Frequency of clonal iFISH+ cells in MDS patients with aberrant CD5 and/or CD7 expression on myPC. (a) myPC (n=10/10, P=0.035); (b) GP (n=9/10, P=0.003); (c) NRC (n=7/11, P=0.002). *P<0.05; **P<0.005.

Finally, it is known that the presence of a TP53 mutation in del(5q) MDS is associated with lenalidomide treatment failure.¹⁴ In order to associate our findings with the respective clonality on the molecular level, we compared the iFISH results with the mutation load of five patients presenting with a del(5q) and a concomitant TP53 mutation. Considering the main cell compartments, we observed a similar mutational load of TP53 within myPC and NRC (50% and 49%, respectively), whereas GP showed a lower mutation load (29%). Interestingly, in all FACS-sorted compartments, the clonal burden assessed by mutational analysis of TP53 was lower compared with the amount of cells harboring a del(5q) as assessed by iFISH. Significance was reached for the GP (GP: 29% vs 83%, n=5, P=0.043; myPC: 50% vs 85%, n=4; NRC: 49% vs 77%, n=3). This very high percentage of iFISH+ cells could be attributed to the presence of an aberrant CD5/CD7 expression per se in four of the five patients, but points also toward del(5q) as early event in the pathogenesis of MDS compared with the TP53 mutation.
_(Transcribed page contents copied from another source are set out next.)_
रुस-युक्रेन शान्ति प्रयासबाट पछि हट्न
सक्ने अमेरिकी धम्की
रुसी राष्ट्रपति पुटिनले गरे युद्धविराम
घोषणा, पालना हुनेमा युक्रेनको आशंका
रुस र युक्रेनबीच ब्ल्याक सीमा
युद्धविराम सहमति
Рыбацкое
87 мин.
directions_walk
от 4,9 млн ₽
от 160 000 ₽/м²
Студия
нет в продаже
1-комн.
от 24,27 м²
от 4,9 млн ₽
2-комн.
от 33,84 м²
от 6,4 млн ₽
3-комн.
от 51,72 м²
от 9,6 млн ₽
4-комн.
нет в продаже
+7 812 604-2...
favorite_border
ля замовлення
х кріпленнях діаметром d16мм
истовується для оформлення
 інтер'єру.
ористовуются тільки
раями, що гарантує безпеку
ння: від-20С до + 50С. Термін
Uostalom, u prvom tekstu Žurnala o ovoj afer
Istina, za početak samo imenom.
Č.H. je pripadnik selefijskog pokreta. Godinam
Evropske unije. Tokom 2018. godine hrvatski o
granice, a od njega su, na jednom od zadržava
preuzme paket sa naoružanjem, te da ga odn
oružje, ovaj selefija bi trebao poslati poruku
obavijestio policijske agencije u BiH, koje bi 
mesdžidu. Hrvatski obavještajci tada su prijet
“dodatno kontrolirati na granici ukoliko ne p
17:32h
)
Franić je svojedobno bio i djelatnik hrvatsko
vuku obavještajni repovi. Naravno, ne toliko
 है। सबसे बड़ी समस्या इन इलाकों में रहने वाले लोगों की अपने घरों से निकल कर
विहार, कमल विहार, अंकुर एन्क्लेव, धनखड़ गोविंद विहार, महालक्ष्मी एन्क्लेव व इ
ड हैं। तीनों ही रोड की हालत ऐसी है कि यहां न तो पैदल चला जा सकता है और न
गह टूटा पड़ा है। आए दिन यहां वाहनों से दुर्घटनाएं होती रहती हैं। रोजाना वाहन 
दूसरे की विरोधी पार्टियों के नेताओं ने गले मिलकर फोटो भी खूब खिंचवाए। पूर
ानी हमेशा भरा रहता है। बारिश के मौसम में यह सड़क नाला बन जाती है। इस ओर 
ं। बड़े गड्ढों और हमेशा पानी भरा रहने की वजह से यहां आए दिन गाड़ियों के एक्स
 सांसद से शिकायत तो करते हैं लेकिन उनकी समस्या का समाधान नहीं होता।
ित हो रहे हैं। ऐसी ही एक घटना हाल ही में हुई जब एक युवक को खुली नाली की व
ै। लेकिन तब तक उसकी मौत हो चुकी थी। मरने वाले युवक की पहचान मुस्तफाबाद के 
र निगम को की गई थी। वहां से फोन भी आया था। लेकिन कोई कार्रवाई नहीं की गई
These data support the paradigm that mTP53 is a late event in the evolution of MDS as well as confirms the heterogeneous character of this disease.¹⁵

In summary, our data show a correlation of specific aberrant phenotypes detected by FCM and the respective proportion of clonal cells within different hematopoietic subpopulations. The data help to improve our understanding of MDS biology and warrant further evaluation of FCM in diagnostics and treatment monitoring of MDS.

The authors declare no conflict of interest.